▶ [PROBLEM STATEMENT]: Render the text lines of the records as a single numbered list, omitting any blank lines and leaving out the pictures.

THE INPUT START

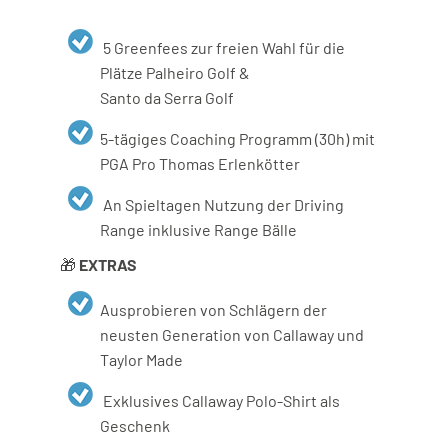
5 Greenfees zur freien Wahl für die
Plätze Palheiro Golf &
Santo da Serra Golf
5-tägiges Coaching Programm (30h) mit
PGA Pro Thomas Erlenkötter
An Spieltagen Nutzung der Driving
Range inklusive Range Bälle
🎁
EXTRAS
Ausprobieren von Schlägern der
neusten Generation von Callaway und
Taylor Made
Exklusives Callaway Polo-Shirt als
Geschenk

THE INPUT END

▶ [EXERCISE ANSWER]:
1. 5 Greenfees zur freien Wahl für die
2. Plätze Palheiro Golf &
3. Santo da Serra Golf
4. 5-tägiges Coaching Programm (30h) mit
5. PGA Pro Thomas Erlenkötter
6. An Spieltagen Nutzung der Driving
7. Range inklusive Range Bälle
8. 🎁
9. EXTRAS
10. Ausprobieren von Schlägern der
11. neusten Generation von Callaway und
12. Taylor Made
13. Exklusives Callaway Polo-Shirt als
14. Geschenk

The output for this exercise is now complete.